§ **Your objective**:
An exact transcription of the entries is required, with no images included.

[Saved data entries]
_ _ _ _

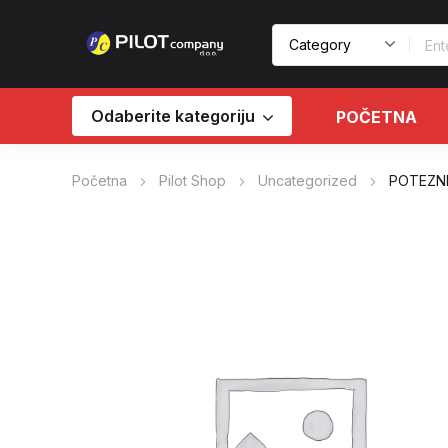
Odaberite kategoriju
POČETNA
Početna
Pilot Shop
Uncategorized
POTEZNI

_ _ _ _

§ **Task output**:
Odaberite kategoriju
POČETNA
Početna
Pilot Shop
Uncategorized
POTEZNI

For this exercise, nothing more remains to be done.